DESCRIPTION (provided by applicant): Potential EEG biomarkers and antiepileptogenic strategies for epilepsy in TSC Current therapeutic approaches for epilepsy primarily represent symptomatic treatments that suppress seizures, but have not been demonstrated to prevent epilepsy or modify disease progression. In recent years, there has been tremendous interest in developing disease-modifying or "antiepileptogenic" therapies. Tuberous Sclerosis Complex (TSC) is a common genetic cause of epilepsy and a subset of TSC patients may represent a rational, feasible population to target an antiepileptogenic treatment approach. First of all, some patients are diagnosed with TSC at a young age before the onset of epilepsy due to the presence of non-neurological findings: The presence of these findings makes it feasible to identify these patients and initiate a potential antiepileptogenic treatment at an early stage of epileptogenesis. Second, these patients are at high risk for developing epilepsy in the future. Because of these factors initiating a therapy with potential side effects in a presymptomatic stage can likely be justified in TSC patients. Finally, the identification of the mTOR pathway in the pathophysiology of TSC suggests that mTOR inhibitors could have antiepileptogenic properties in TSC but there may be significant risks and side effects. Therefore, before initiating an antiepileptogenic drug trial in TSC patients, it would be beneficial to obtain further evidence to optimize the selection criteria and treatment paradigms to maximize efficacy and minimize side effects of mTOR inhibitors, as well as establish a network of preclinical and clinical sites. n this P20 grant application we propose to conduct pre-clinical and clinical studies that establish optimal parameters for a potential antiepileptogenic drug trial. The preclinical core will aim to determine the optimal rapamycin treatment paradigms that maintain antiepileptogenic efficacy but minimize risks of side effects. The clinical core aims to determine whether EEGs during infancy are a reliable biomarker to identify TSC patients that will develop epilepsy and thus appropriate candidates for an antiepileptogenic drug trial. We will also establish the infrastructure for a TSC Epilepsy Center Without Walls, which will facilitate such clinical trials.

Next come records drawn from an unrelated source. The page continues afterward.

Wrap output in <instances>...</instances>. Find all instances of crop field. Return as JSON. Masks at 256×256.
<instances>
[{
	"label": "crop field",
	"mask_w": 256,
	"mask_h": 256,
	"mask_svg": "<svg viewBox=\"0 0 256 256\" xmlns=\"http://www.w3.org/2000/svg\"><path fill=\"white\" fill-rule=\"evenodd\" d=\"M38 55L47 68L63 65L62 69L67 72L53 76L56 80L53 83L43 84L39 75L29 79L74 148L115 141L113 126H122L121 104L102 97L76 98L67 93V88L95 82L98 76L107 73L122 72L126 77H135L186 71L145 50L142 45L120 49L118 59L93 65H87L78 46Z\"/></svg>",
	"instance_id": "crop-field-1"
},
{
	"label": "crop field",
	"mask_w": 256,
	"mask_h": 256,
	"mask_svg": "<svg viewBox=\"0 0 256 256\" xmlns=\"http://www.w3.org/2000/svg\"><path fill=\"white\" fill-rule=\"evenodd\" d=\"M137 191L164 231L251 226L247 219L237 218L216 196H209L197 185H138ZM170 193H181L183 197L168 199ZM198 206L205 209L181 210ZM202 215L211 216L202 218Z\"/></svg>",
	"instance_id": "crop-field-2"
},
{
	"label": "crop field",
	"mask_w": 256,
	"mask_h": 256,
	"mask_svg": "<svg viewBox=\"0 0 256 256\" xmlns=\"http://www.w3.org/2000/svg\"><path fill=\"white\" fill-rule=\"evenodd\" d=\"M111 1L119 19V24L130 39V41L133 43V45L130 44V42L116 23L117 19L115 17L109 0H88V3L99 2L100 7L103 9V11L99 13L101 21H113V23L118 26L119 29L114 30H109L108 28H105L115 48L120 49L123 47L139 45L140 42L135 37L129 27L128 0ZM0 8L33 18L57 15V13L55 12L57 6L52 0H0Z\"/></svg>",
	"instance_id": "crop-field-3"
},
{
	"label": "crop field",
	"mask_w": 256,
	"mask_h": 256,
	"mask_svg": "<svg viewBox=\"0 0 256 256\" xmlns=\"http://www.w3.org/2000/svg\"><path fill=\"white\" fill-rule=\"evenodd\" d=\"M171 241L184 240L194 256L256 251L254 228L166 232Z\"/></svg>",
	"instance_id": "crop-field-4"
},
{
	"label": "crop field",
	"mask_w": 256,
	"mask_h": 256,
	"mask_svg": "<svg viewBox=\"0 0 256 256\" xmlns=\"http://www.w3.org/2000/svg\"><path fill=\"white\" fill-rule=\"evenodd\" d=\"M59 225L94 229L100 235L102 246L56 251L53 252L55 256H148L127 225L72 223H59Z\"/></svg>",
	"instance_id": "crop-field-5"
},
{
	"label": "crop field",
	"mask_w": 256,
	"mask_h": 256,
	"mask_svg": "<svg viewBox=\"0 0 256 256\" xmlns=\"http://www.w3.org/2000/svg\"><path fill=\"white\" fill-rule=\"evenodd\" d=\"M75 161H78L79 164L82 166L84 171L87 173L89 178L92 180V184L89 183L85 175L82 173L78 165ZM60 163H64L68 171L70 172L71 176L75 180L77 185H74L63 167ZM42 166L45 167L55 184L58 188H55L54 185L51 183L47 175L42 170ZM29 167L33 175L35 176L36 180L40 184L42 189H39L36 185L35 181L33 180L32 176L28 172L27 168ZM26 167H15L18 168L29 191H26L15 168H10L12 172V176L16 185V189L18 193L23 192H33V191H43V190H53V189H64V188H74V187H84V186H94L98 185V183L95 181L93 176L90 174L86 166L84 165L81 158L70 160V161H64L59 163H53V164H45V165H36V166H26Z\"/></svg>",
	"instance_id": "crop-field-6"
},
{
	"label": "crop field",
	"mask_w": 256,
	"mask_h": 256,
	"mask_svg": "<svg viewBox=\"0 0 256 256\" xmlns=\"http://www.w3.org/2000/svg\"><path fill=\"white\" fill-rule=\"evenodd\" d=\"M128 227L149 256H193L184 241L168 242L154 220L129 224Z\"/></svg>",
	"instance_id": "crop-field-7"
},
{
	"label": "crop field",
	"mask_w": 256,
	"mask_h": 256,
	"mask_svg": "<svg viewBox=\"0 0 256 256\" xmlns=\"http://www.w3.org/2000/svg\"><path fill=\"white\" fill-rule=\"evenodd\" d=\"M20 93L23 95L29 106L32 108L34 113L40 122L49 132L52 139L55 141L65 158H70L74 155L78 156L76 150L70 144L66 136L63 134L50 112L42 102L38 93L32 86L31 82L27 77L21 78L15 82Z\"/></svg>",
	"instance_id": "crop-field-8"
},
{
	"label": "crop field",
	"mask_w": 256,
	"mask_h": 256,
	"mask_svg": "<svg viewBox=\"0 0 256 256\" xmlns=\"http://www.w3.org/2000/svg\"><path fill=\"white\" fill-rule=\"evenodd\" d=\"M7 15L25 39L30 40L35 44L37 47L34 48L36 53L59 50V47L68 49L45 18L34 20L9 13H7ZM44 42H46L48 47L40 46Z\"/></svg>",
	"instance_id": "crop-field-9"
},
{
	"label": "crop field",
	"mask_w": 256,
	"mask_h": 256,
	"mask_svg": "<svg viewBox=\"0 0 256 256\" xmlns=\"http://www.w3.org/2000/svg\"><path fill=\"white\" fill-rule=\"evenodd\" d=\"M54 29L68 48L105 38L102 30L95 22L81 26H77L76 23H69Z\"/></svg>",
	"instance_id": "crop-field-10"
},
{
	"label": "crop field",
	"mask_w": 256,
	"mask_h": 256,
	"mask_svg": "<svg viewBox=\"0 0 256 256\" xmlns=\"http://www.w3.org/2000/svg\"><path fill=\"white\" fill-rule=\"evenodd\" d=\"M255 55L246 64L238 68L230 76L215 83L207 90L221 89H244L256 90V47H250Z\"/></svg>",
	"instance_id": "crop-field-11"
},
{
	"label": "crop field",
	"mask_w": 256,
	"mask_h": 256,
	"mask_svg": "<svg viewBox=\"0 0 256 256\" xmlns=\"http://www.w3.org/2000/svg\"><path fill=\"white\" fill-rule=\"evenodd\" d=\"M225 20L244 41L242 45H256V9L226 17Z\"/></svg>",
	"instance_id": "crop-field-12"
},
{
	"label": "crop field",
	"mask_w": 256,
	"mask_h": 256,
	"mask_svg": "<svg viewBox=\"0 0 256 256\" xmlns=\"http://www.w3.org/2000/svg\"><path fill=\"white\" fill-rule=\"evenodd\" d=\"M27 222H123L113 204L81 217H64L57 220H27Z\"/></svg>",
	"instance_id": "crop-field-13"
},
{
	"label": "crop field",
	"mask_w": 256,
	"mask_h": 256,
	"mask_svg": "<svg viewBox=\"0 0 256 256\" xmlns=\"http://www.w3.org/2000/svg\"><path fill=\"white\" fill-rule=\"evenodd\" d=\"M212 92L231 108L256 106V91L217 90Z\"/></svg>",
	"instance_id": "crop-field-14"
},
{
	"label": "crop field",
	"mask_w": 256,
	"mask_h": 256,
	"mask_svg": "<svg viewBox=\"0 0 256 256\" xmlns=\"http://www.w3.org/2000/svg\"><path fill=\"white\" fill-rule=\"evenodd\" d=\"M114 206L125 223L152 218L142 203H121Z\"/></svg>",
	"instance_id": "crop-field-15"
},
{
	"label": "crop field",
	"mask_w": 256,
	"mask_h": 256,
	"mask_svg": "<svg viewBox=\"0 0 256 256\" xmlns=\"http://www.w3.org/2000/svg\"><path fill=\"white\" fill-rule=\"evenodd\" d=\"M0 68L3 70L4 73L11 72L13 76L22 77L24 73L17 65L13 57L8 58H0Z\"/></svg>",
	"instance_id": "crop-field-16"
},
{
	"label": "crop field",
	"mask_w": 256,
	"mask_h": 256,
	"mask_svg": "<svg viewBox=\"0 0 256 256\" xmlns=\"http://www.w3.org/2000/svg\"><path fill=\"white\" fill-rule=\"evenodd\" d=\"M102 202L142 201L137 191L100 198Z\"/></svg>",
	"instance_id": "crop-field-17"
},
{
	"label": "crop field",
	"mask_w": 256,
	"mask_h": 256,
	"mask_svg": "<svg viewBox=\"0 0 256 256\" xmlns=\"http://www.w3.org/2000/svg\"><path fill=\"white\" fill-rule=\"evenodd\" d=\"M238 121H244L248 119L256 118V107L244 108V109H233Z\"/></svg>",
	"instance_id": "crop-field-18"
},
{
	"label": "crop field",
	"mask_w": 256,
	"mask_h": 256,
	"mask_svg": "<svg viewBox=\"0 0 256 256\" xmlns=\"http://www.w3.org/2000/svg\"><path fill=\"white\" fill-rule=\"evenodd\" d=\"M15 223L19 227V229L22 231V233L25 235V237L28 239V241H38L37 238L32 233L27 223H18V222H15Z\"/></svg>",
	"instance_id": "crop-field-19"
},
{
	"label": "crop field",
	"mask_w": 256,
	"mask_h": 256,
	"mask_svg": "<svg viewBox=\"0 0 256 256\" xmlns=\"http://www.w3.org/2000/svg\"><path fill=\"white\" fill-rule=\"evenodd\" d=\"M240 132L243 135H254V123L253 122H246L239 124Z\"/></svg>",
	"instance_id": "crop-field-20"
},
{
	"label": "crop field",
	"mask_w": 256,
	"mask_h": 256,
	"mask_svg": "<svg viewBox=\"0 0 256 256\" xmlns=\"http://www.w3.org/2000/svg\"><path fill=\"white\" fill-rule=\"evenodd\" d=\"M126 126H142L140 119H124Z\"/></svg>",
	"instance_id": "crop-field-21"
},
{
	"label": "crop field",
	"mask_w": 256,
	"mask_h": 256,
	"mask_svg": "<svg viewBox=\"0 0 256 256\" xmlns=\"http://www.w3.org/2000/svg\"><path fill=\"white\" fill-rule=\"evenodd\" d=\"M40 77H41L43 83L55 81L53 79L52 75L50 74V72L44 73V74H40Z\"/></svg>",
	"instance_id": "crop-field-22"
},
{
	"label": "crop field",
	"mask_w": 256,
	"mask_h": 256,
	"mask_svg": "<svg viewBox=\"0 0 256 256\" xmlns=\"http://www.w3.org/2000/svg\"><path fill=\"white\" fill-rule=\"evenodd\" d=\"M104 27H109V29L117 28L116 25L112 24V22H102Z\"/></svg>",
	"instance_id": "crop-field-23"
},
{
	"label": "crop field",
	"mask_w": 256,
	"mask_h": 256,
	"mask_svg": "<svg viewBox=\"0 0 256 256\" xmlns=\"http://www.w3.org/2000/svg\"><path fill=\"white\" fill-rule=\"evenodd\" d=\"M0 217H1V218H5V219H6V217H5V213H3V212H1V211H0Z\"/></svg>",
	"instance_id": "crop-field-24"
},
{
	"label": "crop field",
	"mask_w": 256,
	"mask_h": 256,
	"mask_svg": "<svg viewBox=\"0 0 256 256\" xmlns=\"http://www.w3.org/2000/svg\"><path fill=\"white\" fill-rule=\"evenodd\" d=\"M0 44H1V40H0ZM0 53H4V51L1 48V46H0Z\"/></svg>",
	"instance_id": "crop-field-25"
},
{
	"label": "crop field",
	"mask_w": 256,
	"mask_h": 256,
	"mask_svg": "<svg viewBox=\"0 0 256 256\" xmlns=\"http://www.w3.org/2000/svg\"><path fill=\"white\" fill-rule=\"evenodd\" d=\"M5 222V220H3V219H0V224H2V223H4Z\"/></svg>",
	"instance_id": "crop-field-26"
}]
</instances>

描述（由申请方提供）：TSC中癫痫的潜在EEG生物标志物和抗癫痫策略目前癫痫的治疗方法主要代表抑制癫痫发作的对症治疗，但尚未证明可预防癫痫或改变疾病进展。近年来，人们对开发疾病修饰或“抗癫痫”疗法产生了极大的兴趣。 多发性硬化症（TSC）是癫痫的常见遗传原因，TSC患者的一个子集可能代表了一个合理的，可行的人群，以抗癫痫治疗方法为目标。首先，由于存在非神经学发现，一些患者在癫痫发作前的年轻时被诊断为TSC：这些发现的存在使得识别这些患者并在癫痫发生的早期阶段开始潜在的抗癫痫治疗是可行的。其次，这些患者将来患癫痫的风险很高。由于这些因素，在症状前阶段启动具有潜在副作用的治疗可能在TSC患者中是合理的。最后，在TSC的病理生理学中鉴定mTOR通路表明mTOR抑制剂在TSC中可能具有抗癫痫特性，但可能存在显著的风险和副作用。因此，在TSC患者中启动抗癫痫药物试验之前，获得进一步的证据以优化选择标准和治疗模式，以最大限度地提高mTOR抑制剂的疗效并最大限度地减少副作用，以及建立临床前和临床研究中心网络将是有益的。在这项P20资助申请中，我们建议进行临床前和临床研究，为潜在的抗癫痫药物试验建立最佳参数。临床前核心将旨在确定最佳的雷帕霉素治疗模式，保持抗癫痫疗效，但最大限度地减少副作用的风险。临床核心旨在确定婴儿期的EEG是否是一种可靠的生物标志物，以识别将发生癫痫的TSC患者，从而确定抗癫痫药物试验的合适候选人。我们还将为TSC癫痫中心建立基础设施，这将促进此类临床试验。